The state government of New Jersey was under serious financial stress before they shutdown their economy. Now, with no tax revenue coming in, the state budget will probably crash without pension gutting. Investor reports are sending out the warnings on them as well.
A Wall Street rating agency is warily eyeing how New Jersey might fare during the COVID-19 economic recession and be able to keep up with its massive pension costs, if at all.
That, in turn, caused S&P Global to drop the state’s credit outlook from A stable to A negative. “There is a significant possibility New Jersey will reduce annual pension contributions or delay the scheduled contribution increases because of the current recession,” reads the S&P report.
Pension contributions in the fourth quarter of the current state budget, which runs through June 30, may be a “tempting target” for payment delays, S&P said.
That comes after the state saw its first credit downgrade since 2017, a drop by Fitch from A to A minus on April 21, over concerns about the state’s ability to ride out an economic slowdown and loss of its tax revenue. Moody’s meanwhile dropped the state’s credit outlook of A3 from stable to negative.
The COVID-19 response triggered a domino effect in New Jersey and across the country. Governors put their states in virtual lockdown to prevent the spread of the virus—a tactic that is working, but could stay in place for many more weeks.
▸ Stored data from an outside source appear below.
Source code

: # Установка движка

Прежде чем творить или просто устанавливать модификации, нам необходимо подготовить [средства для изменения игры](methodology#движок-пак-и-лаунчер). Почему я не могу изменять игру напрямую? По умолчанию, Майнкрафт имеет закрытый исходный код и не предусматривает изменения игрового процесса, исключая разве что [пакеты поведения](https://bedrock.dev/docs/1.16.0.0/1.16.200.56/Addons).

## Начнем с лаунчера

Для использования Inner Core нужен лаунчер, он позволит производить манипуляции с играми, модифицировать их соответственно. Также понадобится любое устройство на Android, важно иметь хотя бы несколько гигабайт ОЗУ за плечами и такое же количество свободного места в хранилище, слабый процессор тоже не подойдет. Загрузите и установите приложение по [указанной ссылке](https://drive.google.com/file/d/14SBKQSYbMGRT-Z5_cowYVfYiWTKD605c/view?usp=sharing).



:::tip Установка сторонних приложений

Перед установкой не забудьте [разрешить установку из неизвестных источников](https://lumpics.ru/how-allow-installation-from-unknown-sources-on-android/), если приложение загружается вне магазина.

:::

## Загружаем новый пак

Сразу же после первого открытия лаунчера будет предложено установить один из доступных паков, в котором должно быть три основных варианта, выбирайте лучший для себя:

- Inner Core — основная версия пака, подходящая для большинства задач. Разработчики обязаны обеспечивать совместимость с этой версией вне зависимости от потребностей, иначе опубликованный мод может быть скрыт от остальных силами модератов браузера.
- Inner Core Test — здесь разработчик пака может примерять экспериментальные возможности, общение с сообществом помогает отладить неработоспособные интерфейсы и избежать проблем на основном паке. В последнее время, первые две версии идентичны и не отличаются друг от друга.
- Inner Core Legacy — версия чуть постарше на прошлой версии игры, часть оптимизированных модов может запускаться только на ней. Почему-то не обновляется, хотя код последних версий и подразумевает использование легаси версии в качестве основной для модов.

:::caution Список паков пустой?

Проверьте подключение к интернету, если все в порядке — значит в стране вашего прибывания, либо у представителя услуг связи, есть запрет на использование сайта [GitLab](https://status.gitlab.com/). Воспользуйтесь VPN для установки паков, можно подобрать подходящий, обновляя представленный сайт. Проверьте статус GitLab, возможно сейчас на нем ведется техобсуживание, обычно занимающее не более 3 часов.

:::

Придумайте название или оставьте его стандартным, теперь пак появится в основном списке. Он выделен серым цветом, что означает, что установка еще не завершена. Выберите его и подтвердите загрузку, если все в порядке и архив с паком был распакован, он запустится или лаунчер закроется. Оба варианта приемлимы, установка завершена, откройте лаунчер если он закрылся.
The mass business closures and bans on non-essential travel have ground commerce to a halt, destroying the types of revenue that states rely on – for New Jersey the sales, gas, income, corporate business, casino and lottery sales taxes.
S&P indicated it was worried about whether New Jersey could make its full pension and retirement health care benefits payments, because of sluggish tax revenues and how the state budget might fare come an Aug. 25 reintroduction and extended Sept. 30 deadline.